▸ **Provided material**:
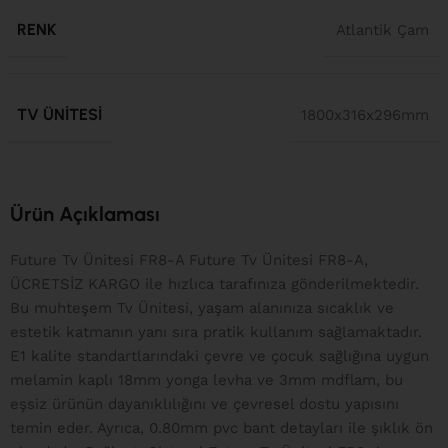
RENK
Atlantik Çam
TV ÜNITESI
1800x316x296mm
Ürün Açıklaması
Future Tv Ünitesi FR8-A Future Tv Ünitesi FR8-A,
ÜCRETSİZ KARGO ile hızlıca tarafınıza gönderilmektedir.
Bu muhteşem Tv Ünitesi, yaşam alanınıza sıcaklık ve
estetik katmanın yanı sıra pratik kullanım sağlamaktadır.
E1 kalite standartlarındaki çevre ve çocuk sağlığına uygun
melamin kaplı 18mm yonga levha ve 3mm mdflam, bu
eşsiz ürünün dayanıklılığını ve çevresel dostu yapısını
temin eder. Ayrıca, 0.80mm pvc bant detayları ile şıklık ön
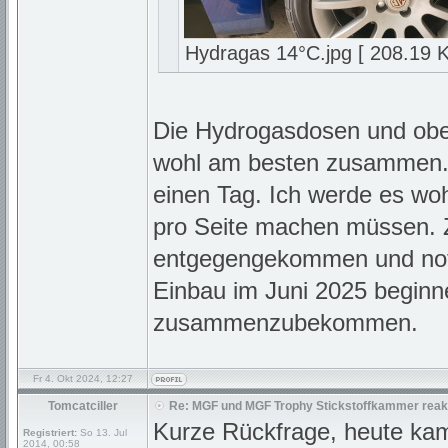
Hydragas 14°C.jpg [ 208.19 K
Die Hydrogasdosen und obe
wohl am besten zusammen. 
einen Tag. Ich werde es w
pro Seite machen müssen. 
entgegengekommen und notie
Einbau im Juni 2025 beginnen
zusammenzubekommen.
Fr 4. Okt 2024, 12:27
Tomcatciller
Re: MGF und MGF Trophy Stickstoffkammer reakt
Kurze Rückfrage, heute kam
Registriert:
So 13. Jul
2014, 00:58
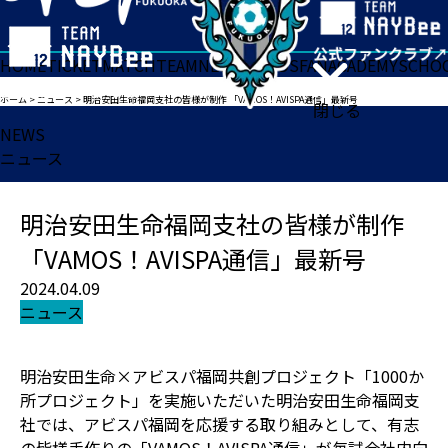
HOME
TICKET
MATCH
TEAM
NEWS
GOODS
FAN
ACADEMY
SCHO
ホーム
>
ニュース
>
明治安田生命福岡支社の皆様が制作 「VAMOS！AVISPA通信」最新号
閉じる
NEWS
ニュース
明治安田生命福岡支社の皆様が制作
「VAMOS！AVISPA通信」最新号
2024.04.09
ニュース
明治安田生命×アビスパ福岡共創プロジェクト「1000か
所プロジェクト」を実施いただいた明治安田生命福岡支
社では、アビスパ福岡を応援する取り組みとして、有志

▸ **Task details**:
With the pictures left out, write out exactly the lines above from the one containing "entgegengekommen und notie" through the one containing "所プロジェクト」を実施いただいた明治安田生命福岡支".

▸ **Solution to the problem**:
entgegengekommen und notie
Einbau im Juni 2025 beginnen
zusammenzubekommen.
Fr 4. Okt 2024, 12:27
Tomcatciller
Re: MGF und MGF Trophy Stickstoffkammer reakt
Kurze Rückfrage, heute kam
Registriert:
So 13. Jul
2014, 00:58
HOME
TICKET
MATCH
TEAM
NEWS
GOODS
FAN
ACADEMY
SCHO
ホーム
>
ニュース
>
明治安田生命福岡支社の皆様が制作 「VAMOS！AVISPA通信」最新号
閉じる
NEWS
ニュース
明治安田生命福岡支社の皆様が制作
「VAMOS！AVISPA通信」最新号
2024.04.09
ニュース
明治安田生命×アビスパ福岡共創プロジェクト「1000か
所プロジェクト」を実施いただいた明治安田生命福岡支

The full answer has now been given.